Review: Warning Shot (2018)
Directed by: Dustin Fairbanks | 90 minutes | drama, thriller | Actors: Tammy Blanchard, Guillermo Díaz, David Spade, Frank Whaley, Dwight Henry, Onata Aprile, Bruce Dern, James Earl Jones, Steve Eastin, Niki Koss, Dustie Hale, Robert Johnson, Alexandra Intrator
Single Audrey struggles to make ends meet. When her grandfather dies, she inherits the family farm, including the associated water rights. However, the legacy thwarts the plans of Bobby, the grandson of an old business rival to Audrey’s grandfather. Bobby wants to take over the family business from his grandfather Calvin, but with his own water rights. Taking the law into his own hands, he hires two men to use intimidation to force Audrey and her daughter Cheyenne to relinquish the water rights. But Audrey does not just give in, so the confrontation with her hostage takers quickly gets out of hand.
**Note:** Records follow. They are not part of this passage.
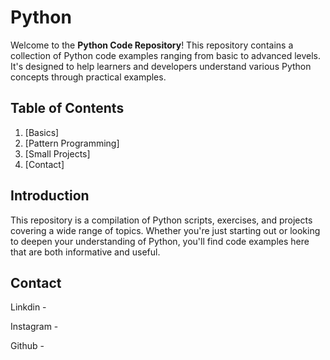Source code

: # Python

Welcome to the **Python Code Repository**! This repository contains a collection of Python code examples ranging from basic to advanced levels. It's designed to help learners and developers understand various Python concepts through practical examples.

## Table of Contents

1. [Basics]
2. [Pattern Programming]
3. [Small Projects]
4. [Contact]

## Introduction

This repository is a compilation of Python scripts, exercises, and projects covering a wide range of topics. Whether you're just starting out or looking to deepen your understanding of Python, you'll find code examples here that are both informative and useful.

## Contact 

Linkdin - 

Instagram - 

Github -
“Warning Shot” is based on a true story, as we get to read at the beginning of the film. Despite this, the script is unfortunately not equally strong and coherent everywhere. The film, for example, is richly interspersed with meaningless dialogues and moderately successful attempts at humorous intermezzos. The scenes in which characters are explained that a gun is different from a gun, for example, feel very much like a screen filling and do not fulfill any functional role within the overarching plot. Continuity is also sometimes hard to find in “Warning Shot”. A good example is the part of the film where a raging and swirling river suddenly turns into little more than a rippling stream when one of the villains hits the water.
But what is especially striking about “Warning Shot” is that the film regularly swings between qualitative extremes. Cinematographically, for example, it is a good, sometimes even excellent print. Enough artistically interesting camera angles are reviewed. The action sequences, on the other hand, are often shot in a mediocre and uninspired way, especially because the inexperienced director Dustin Fairbanks too often falls back on the well-known principle of the jerky camera images.
Also in terms of acting, “Warning Shot” is a changeable affair. Tammy Blanchard, for example, does not convince as the alleged power woman Audrey and just too often uses an overly emotional tone. Acclaimed Hollywood veterans Bruce Dern and James Earl Jones, on the other hand, are their rock-solid selves, but their roles are too modest to really take the movie to the next level. The most psychologically interesting character is the villain Rainy played by Guillermo Díaz. At first glance, this crude gentleman looks like a two-dimensional peasant, but as the film progresses Rainy develops into a charismatic and intelligent psychopath with a keen insight into the human psyche. The way in which Díaz portrays the character is typical of the film as a whole: sometimes convincing and terrifying, but at times also artificial, mannered and exaggerated.
Although “Warning Shot” certainly does contain some nice moments, it is above all a fairly simplistic and changeable crime and action thriller, topped with a dramatic sauce. Not a terrible film, but because of the messy-looking script and the lack of surprise, it is anything but recommended.